Brief =
Repeat, word for word, all the data that follows, and exclude the pictures.

Stored dataset items =

-- Opening Marker --

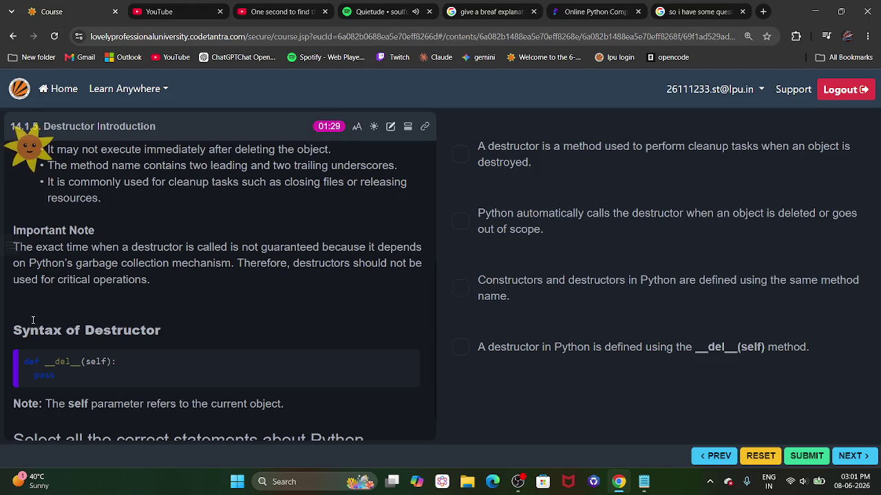
{"action": "left_click_drag", "start_coordinate": [31, 267], "coordinate": [172, 270]}
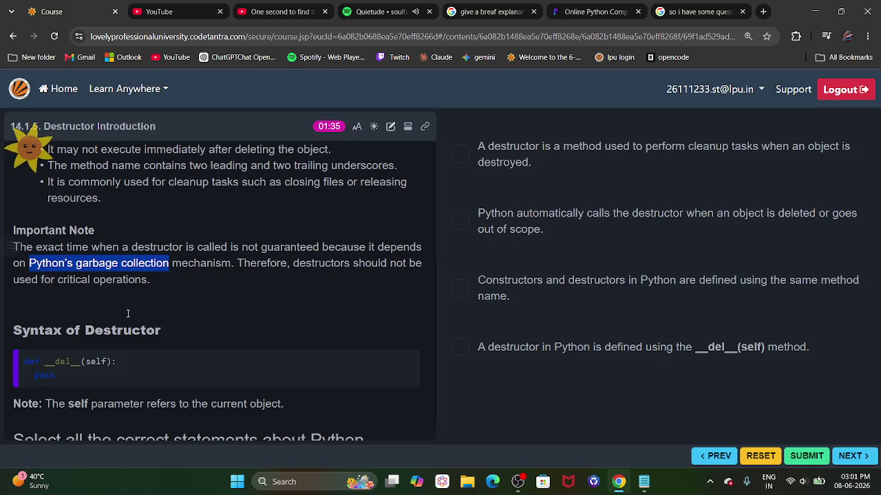
{"action": "scroll", "coordinate": [127, 314], "scroll_direction": "down", "scroll_amount": 1}
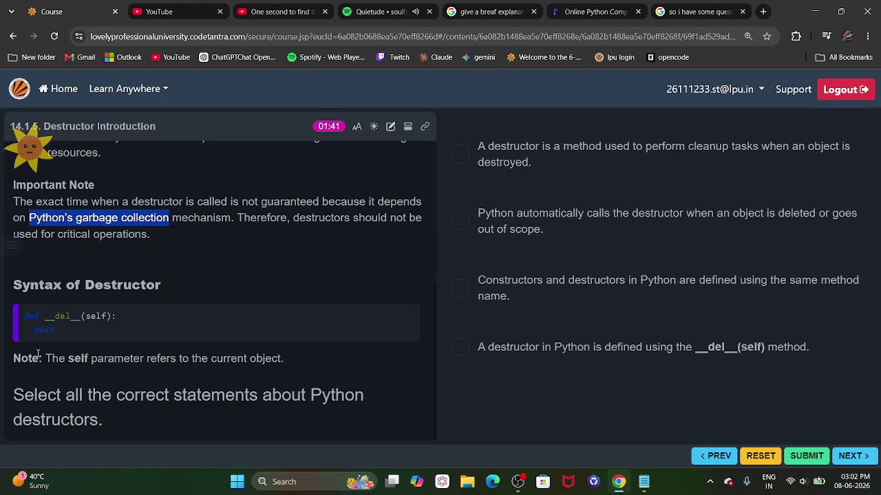
{"action": "left_click_drag", "start_coordinate": [40, 359], "coordinate": [286, 360]}
{"action": "left_click", "coordinate": [314, 358]}
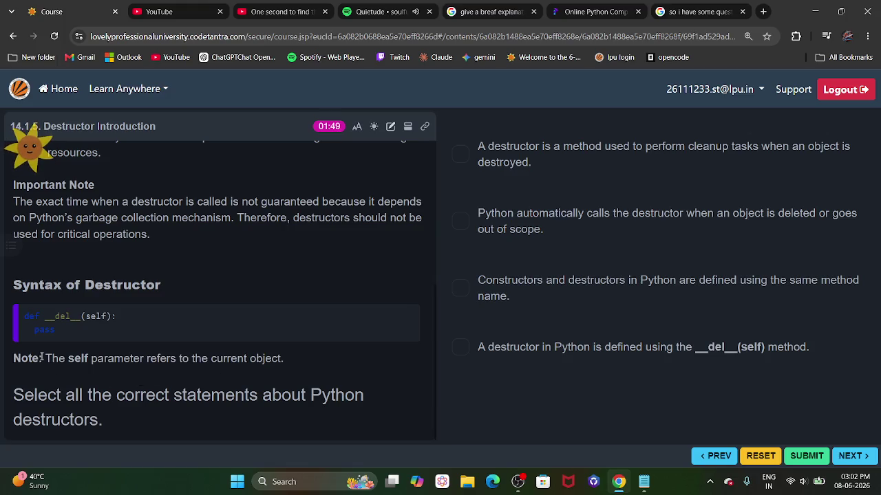
{"action": "left_click_drag", "start_coordinate": [14, 395], "coordinate": [208, 387]}
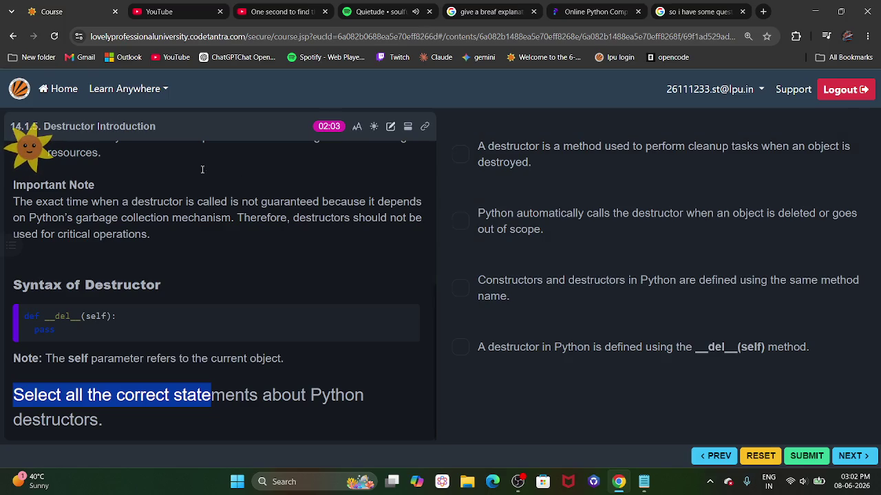
- Scroll back to the top and reload the lesson page
{"action": "scroll", "coordinate": [165, 186], "scroll_direction": "up", "scroll_amount": 2}
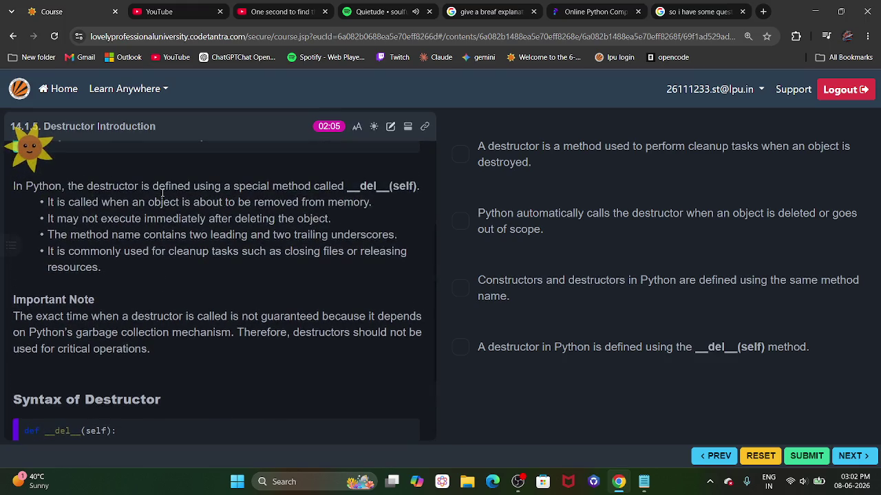
{"action": "scroll", "coordinate": [162, 194], "scroll_direction": "up", "scroll_amount": 1}
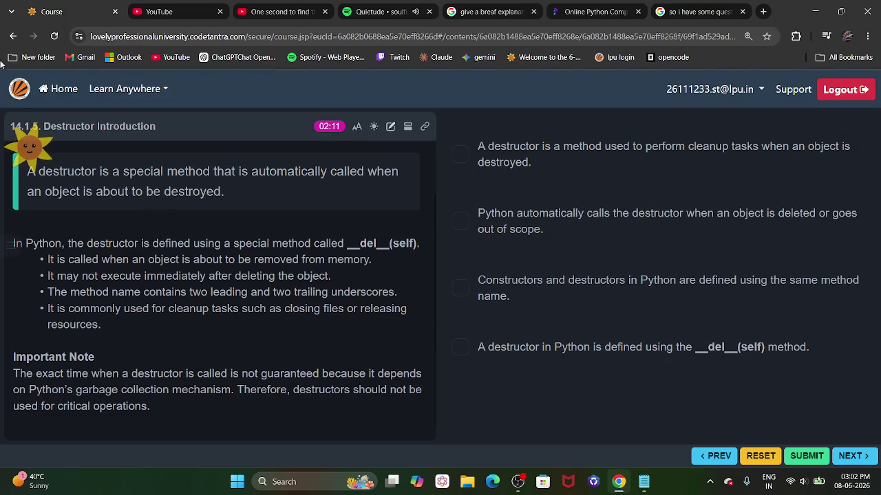
{"action": "left_click", "coordinate": [53, 38]}
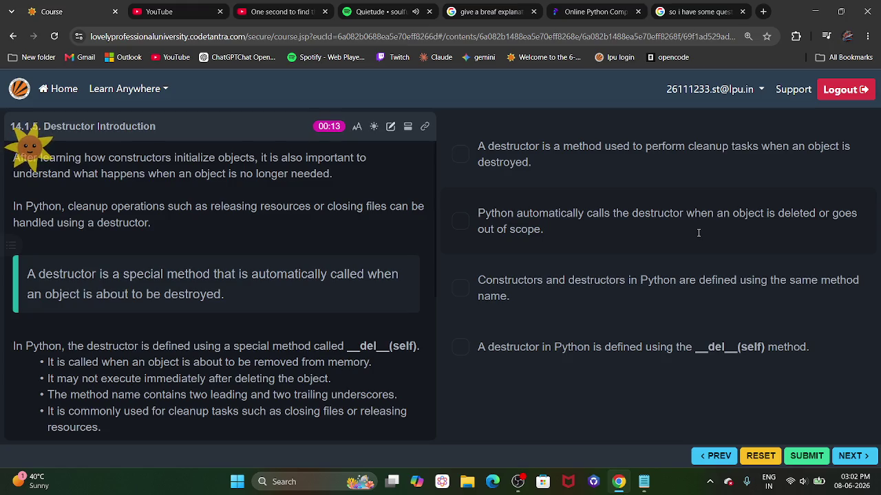
- Tick the automatic-calling, shared-method-name and __del__(self) statements and submit, getting Wrong
{"action": "left_click", "coordinate": [698, 233]}
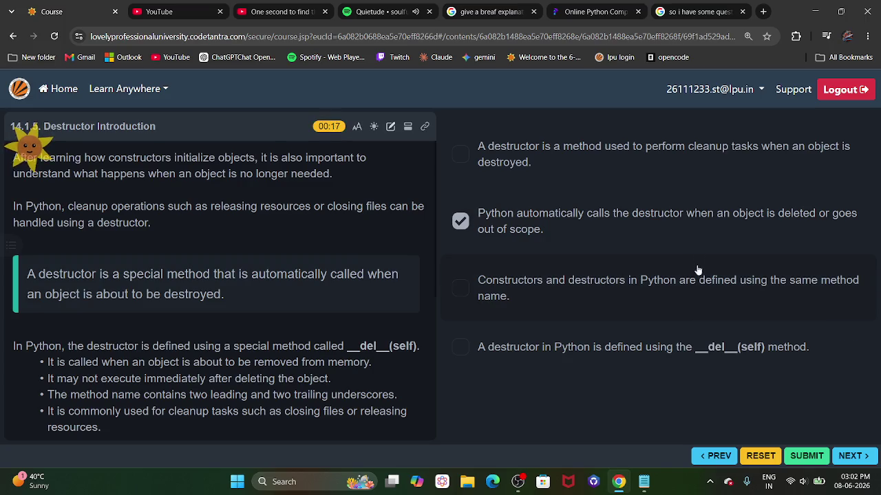
{"action": "left_click", "coordinate": [705, 304]}
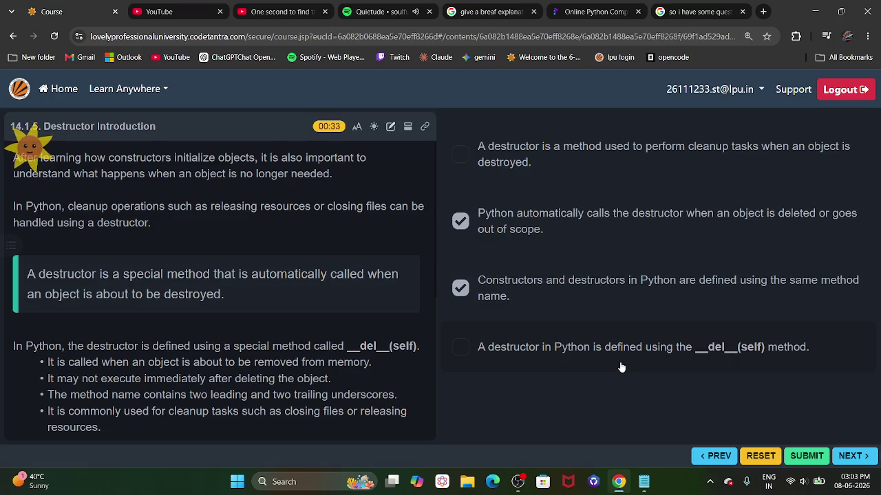
{"action": "left_click", "coordinate": [621, 368]}
{"action": "left_click", "coordinate": [815, 459]}
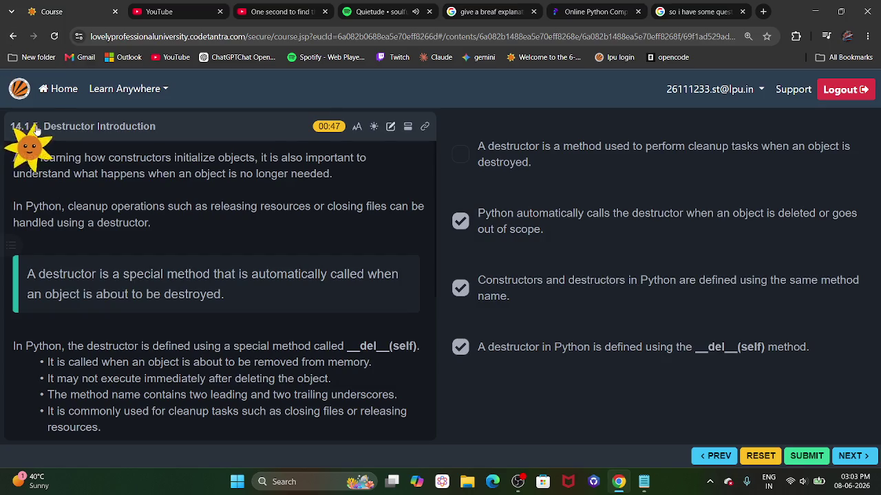
{"action": "left_click", "coordinate": [35, 131]}
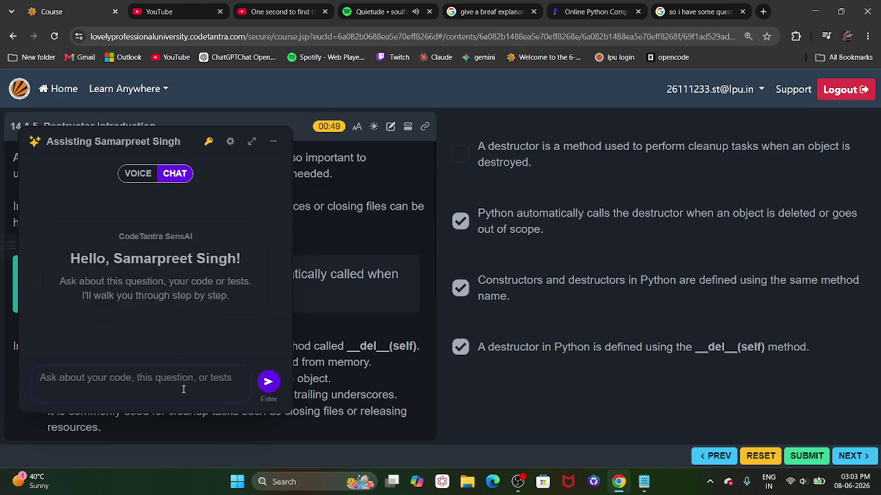
- Ask the SensAI assistant 'what is wrong here' about the submitted answer
{"action": "type", "text": "what "}
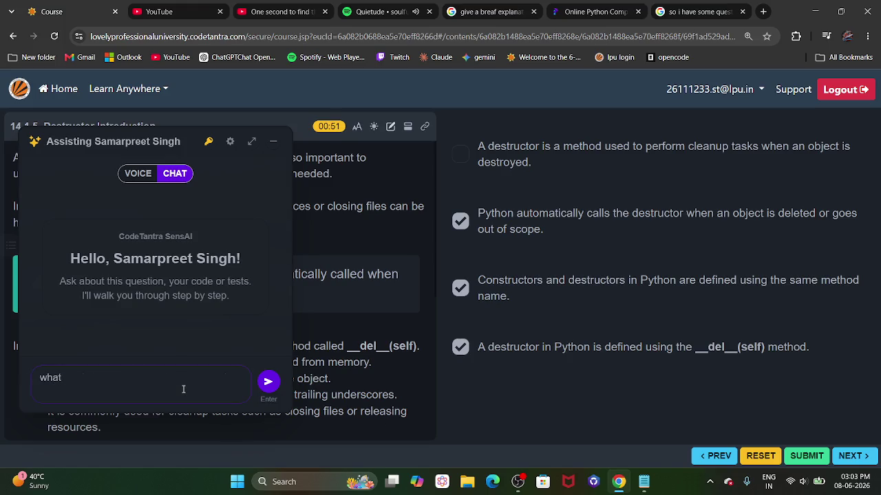
{"action": "type", "text": "is wron"}
{"action": "type", "text": " g"}
{"action": "key", "text": "BackSpace"}
{"action": "key", "text": "BackSpace"}
{"action": "type", "text": "g here"}
{"action": "key", "text": "Return"}
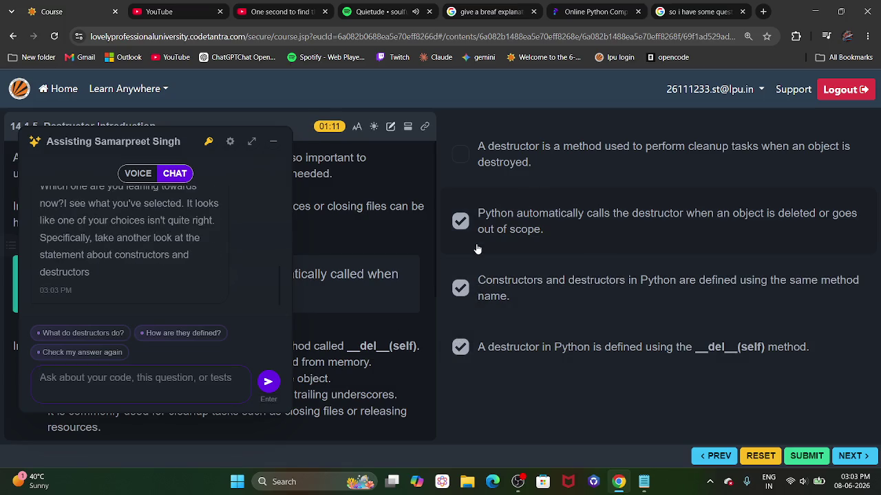
- Untick the shared-method-name statement and highlight SensAI's hint about __init__ and __del__
{"action": "left_click", "coordinate": [459, 288]}
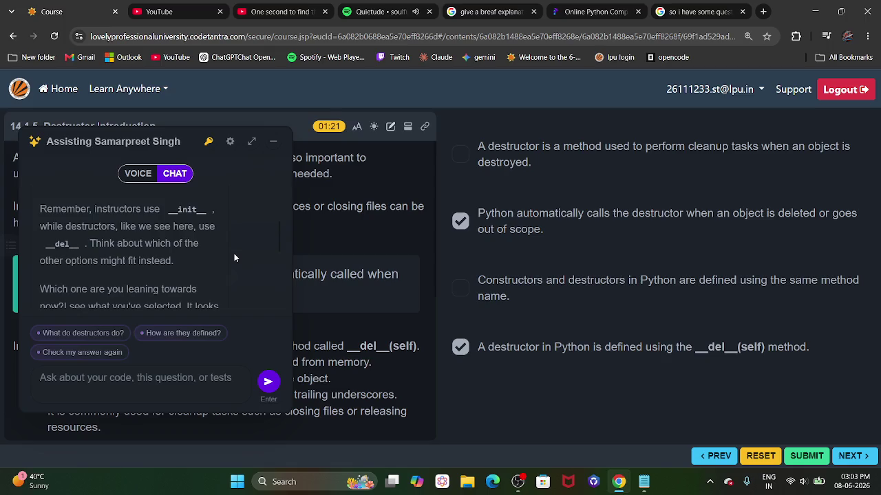
{"action": "mouse_move", "coordinate": [94, 209]}
{"action": "left_mouse_down"}
{"action": "mouse_move", "coordinate": [103, 227]}
{"action": "mouse_move", "coordinate": [136, 229]}
{"action": "left_mouse_up"}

-- Closing Marker --

Solution below =
{"action": "left_click_drag", "start_coordinate": [31, 267], "coordinate": [172, 270]}
{"action": "scroll", "coordinate": [127, 314], "scroll_direction": "down", "scroll_amount": 1}
{"action": "left_click_drag", "start_coordinate": [40, 359], "coordinate": [286, 360]}
{"action": "left_click", "coordinate": [314, 358]}
{"action": "left_click_drag", "start_coordinate": [14, 395], "coordinate": [208, 387]}
- Scroll back to the top and reload the lesson page
{"action": "scroll", "coordinate": [165, 186], "scroll_direction": "up", "scroll_amount": 2}
{"action": "scroll", "coordinate": [162, 194], "scroll_direction": "up", "scroll_amount": 1}
{"action": "left_click", "coordinate": [53, 38]}
- Tick the automatic-calling, shared-method-name and __del__(self) statements and submit, getting Wrong
{"action": "left_click", "coordinate": [698, 233]}
{"action": "left_click", "coordinate": [705, 304]}
{"action": "left_click", "coordinate": [621, 368]}
{"action": "left_click", "coordinate": [815, 459]}
{"action": "left_click", "coordinate": [35, 131]}
- Ask the SensAI assistant 'what is wrong here' about the submitted answer
{"action": "type", "text": "what "}
{"action": "type", "text": "is wron"}
{"action": "type", "text": " g"}
{"action": "key", "text": "BackSpace"}
{"action": "key", "text": "BackSpace"}
{"action": "type", "text": "g here"}
{"action": "key", "text": "Return"}
- Untick the shared-method-name statement and highlight SensAI's hint about __init__ and __del__
{"action": "left_click", "coordinate": [459, 288]}
{"action": "mouse_move", "coordinate": [94, 209]}
{"action": "left_mouse_down"}
{"action": "mouse_move", "coordinate": [103, 227]}
{"action": "mouse_move", "coordinate": [136, 229]}
{"action": "left_mouse_up"}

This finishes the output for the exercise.